Erbstreitigkeiten sind leider keine Seltenheit. Mal geht es um ein vermachtes Wohnrecht für ein Haus, das Grund zum Streit gibt. Ein anderes Mal möchte ein Erbe einen bestimmten Gegenstand aus dem Nachlass, der nicht herausgegeben wird.

Kann die Erbengemeinschaft ein Testament anfechten?

Ein klares Testament und ein vom Erblasser eingesetzter Testamentsvollstrecker können Unklarheiten beseitigen. Ist jedoch ein Miterbe mit dem letzten Willen des Erblassers nicht einverstanden, tauchen rasch Argumente auf wie

  • fehlende Testierfähigkeit
  • Fälschung
  • und Benachteiligung.

Jeder Erbe, auch ein Miterbe, hat das Recht, aus begründetem Zweifel ein Testament anzufechten.

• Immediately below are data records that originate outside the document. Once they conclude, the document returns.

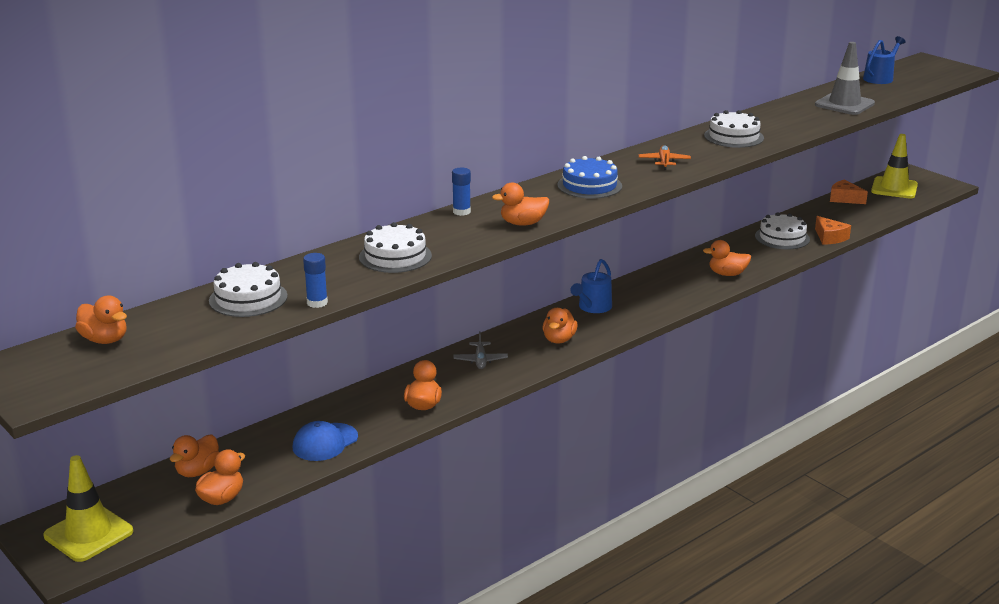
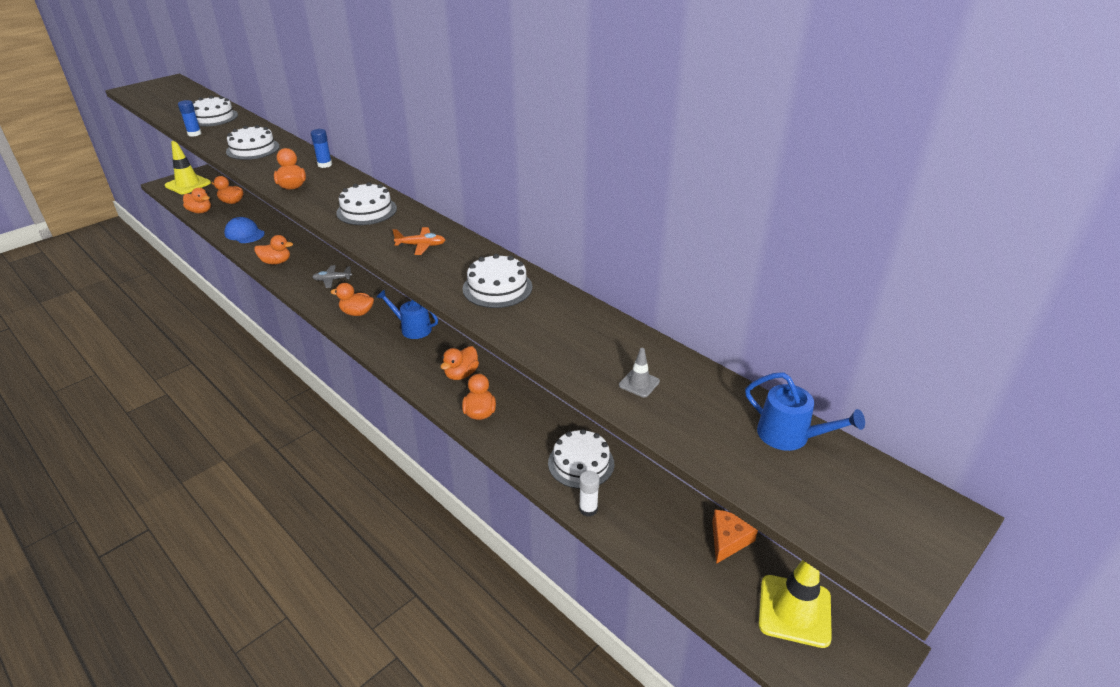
camera: 85 degrees right, 10 degrees up
orange duck [75,296,127,344] -> orange duck moved to [441,346,479,380]
blue cake [557,156,622,199] -> white cake [336,182,397,225]
grey traffic cone [815,42,875,115] -> grey traffic cone [619,348,660,398], size x0.46
orange cheese [815,216,851,245] -> white glue stick [579,471,600,517]

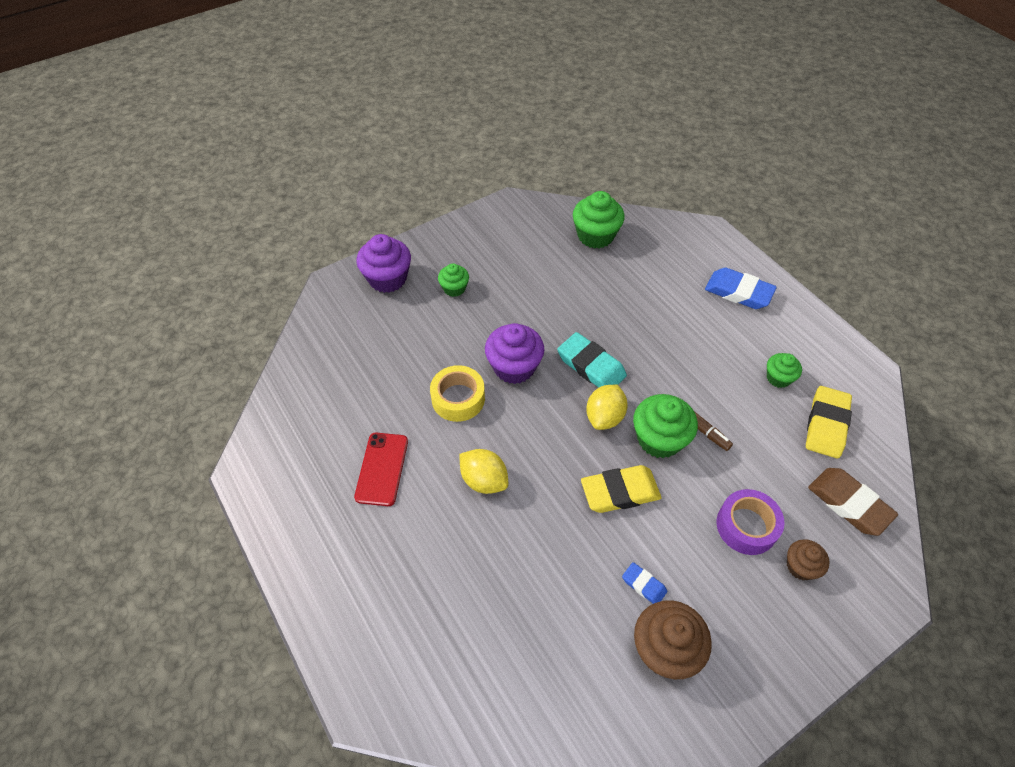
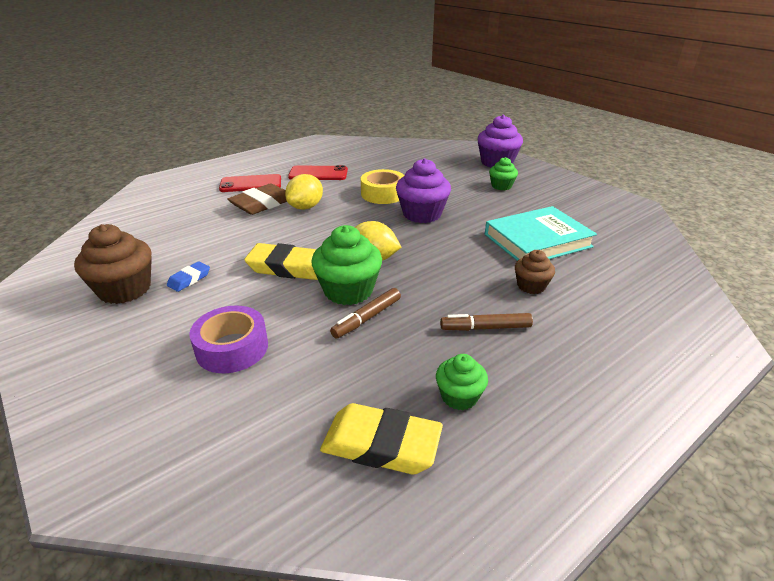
camera: 85 degrees right, 20 degrees down
turquoise eraser [557,332,627,388] -> none
green cupcake [573,191,625,249] -> none
yellow eraser [581,465,662,513] -> yellow eraser turned 60 degrees counterclockwise [244,243,318,280]
blue eraser [705,268,777,309] -> none
brown cupcake [787,539,829,580] -> brown cupcake moved to [515,250,555,294]
brown eraser [808,468,898,536] -> brown eraser moved to [228,183,287,215]
none -> red phone [219,174,281,192]
none -> brown marker [440,313,533,331]
none -> turquoise book [485,206,597,261]

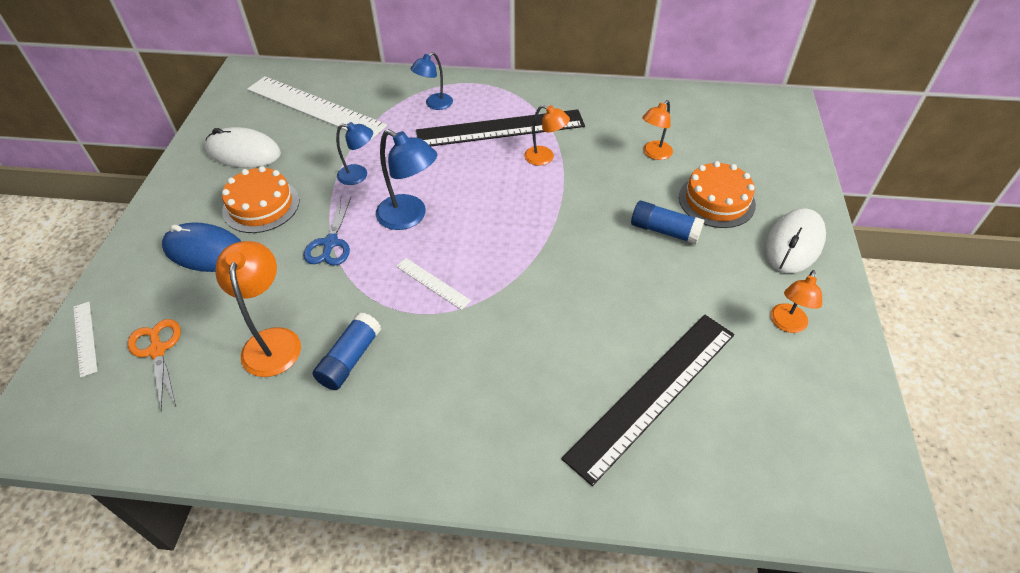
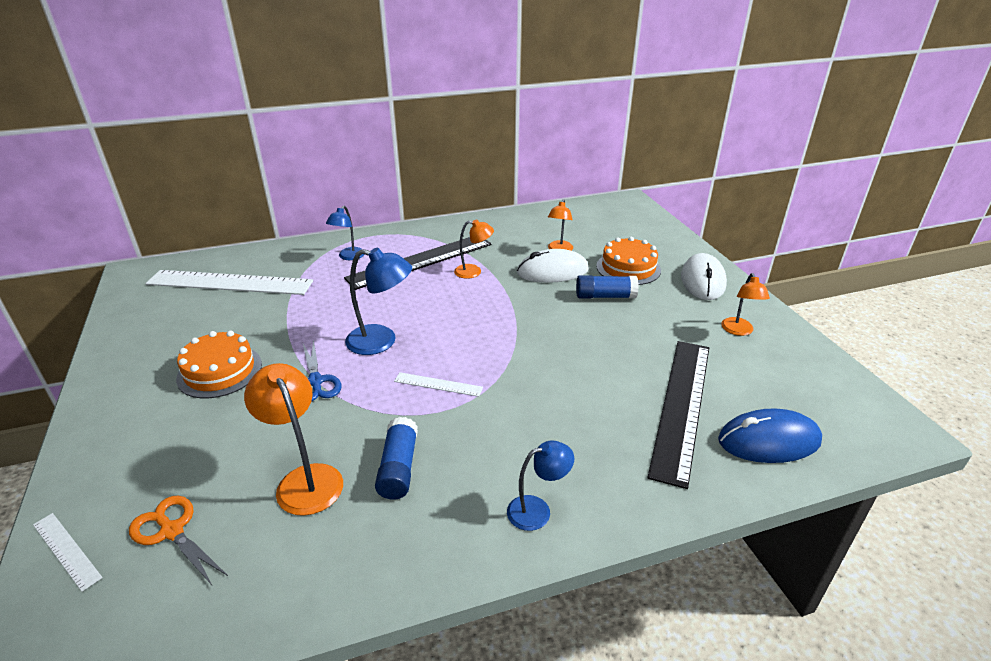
camera: 25 degrees left, 15 degrees down
blue mouse [162,222,242,272] -> blue mouse moved to [718,408,822,463]
white mouse [204,127,281,168] -> white mouse moved to [517,249,589,283]
blue lamp [336,122,373,185] -> blue lamp moved to [507,440,574,531]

Wie vermeidet man einen Gerichtsprozess?

Der vernünftigste Weg wäre, sich gütlich zu einigen. Wurde ein Haus vererbt, besteht die Möglichkeit, dass ein Miterbe das Haus übernimmt und die anderen Erben ausbezahlt. Der Erbanteil kann auch verkauft werden. Wird kein Übereinkommen erzielt, ist eine Teilungsversteigerung der Immobilie möglich. Der Erlös fließt anteilsmäßig den Miterben zu.

Auch das Hinzuziehen eines Rechtsanwalts oder Mediator kann einen langwierigen und teuren Gerichtsprozess vermeiden. Im gemeinsamen Gespräch werden Rechtsgrundlagen geklärt und Lösungswege aufgezeigt.

Ebenso ist eine Streitschlichtung durch ein Schiedsverfahren denkbar. Hier wird ebenfalls vorrangig nach einer einvernehmlichen Lösung gesucht. Der Schiedsrichter darf jedoch einen Richterspruch zur Streitbelegung treffen. Dennoch ist ein Schiedsverfahren die schnellere und meist auch kostengünstigere Alternative zum Klageverfahren.

Welche Haftungsfragen können auftreten?

Hat eine Erbengemeinschaft das Erbe nicht ausgeschlagen, haftet sie für Nachlassverbindlichkeiten. Dies gilt auch für einen späteren Zeitpunkt, soweit die Verbindlichkeiten nicht verjährt sind. Die Erbengemeinschaft haftet aber auch etwa dann, wenn von einem gemeinsam verwalteten Grundstück eine Gefahr wie Baumbruch oder ähnliches ausgeht. Darüber hinaus haftet sie für die aus dem Erbe entwachsenden

  • Steuern
  • Versicherungsbeiträge
  • und ähnliche, gesetzlich vorgeschriebene Abgaben.

Welche Kosten entstehen für die Erbengemeinschaft?

Oberster Grundsatz ist, dass von der Erbengemeinschaft alle Rechte und Pflichten gemeinsam wahrgenommen werden. Dies gilt auch für alle Kosten, die durch den Nachlass entstehen. Dazu gehören neben den Verbindlichkeiten laufende Beiträge bis zur Kündigung des jeweiligen Vertrages oder der Abmeldung von gebührenpflichtigen Leistungen.

Gehören Unterhaltsansprüche zum Nachlass?

Unterhaltspflichten des Erblassers müssen im Rahmen des „Dreißigsten“ von der Erbengemeinschaft übernommen werden. Dies bedeutet, dass ein unterhaltsberechtiger Haushaltsangehöriger des Erblassers für einen Zeitraum von 30 Tagen den gewohnten Unterhalt bekommen muss.

Daneben gilt der „Voraus“. Hier entsteht ein Anspruch für einen überlebenden Ehepartner. Ihm gehören automatisch die zum gemeinsamen Haushalt gehörenden Gegenstände und ein gemeinsam genutztes Familienauto. Dieser Voraus wird nicht zum Erbteil gerechnet.